## [WHAT THE TASK REQUIRES]
Return exactly the span of lines in the following data that opens with the line containing "Our QC is more QC" and closes with the line containing "Executive Summary". Include nothing else.

## [DATA FOR ANALYSIS]
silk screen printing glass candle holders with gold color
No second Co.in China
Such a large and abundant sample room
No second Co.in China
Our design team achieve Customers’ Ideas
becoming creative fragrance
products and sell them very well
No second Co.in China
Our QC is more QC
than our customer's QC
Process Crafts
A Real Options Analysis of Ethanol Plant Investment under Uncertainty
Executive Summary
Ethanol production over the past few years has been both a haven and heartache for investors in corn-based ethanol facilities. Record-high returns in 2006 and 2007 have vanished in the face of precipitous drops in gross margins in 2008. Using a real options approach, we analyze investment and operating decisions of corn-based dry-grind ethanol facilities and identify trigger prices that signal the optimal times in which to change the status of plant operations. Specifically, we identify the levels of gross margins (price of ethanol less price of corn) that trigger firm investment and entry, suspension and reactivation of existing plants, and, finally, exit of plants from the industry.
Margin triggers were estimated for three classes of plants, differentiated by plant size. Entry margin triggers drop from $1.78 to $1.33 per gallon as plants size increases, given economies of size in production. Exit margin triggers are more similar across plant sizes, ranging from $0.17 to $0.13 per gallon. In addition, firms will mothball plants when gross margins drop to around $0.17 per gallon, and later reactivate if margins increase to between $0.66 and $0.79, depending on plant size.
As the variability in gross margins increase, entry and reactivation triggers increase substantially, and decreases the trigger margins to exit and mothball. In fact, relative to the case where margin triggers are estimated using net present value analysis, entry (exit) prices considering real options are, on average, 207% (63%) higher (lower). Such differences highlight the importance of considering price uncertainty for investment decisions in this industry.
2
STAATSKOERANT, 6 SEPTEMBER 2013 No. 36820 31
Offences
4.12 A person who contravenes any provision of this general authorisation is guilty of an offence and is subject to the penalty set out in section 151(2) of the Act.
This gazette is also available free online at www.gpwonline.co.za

## [EXERCISE OUTPUT]
Our QC is more QC
than our customer's QC
Process Crafts
A Real Options Analysis of Ethanol Plant Investment under Uncertainty
Executive Summary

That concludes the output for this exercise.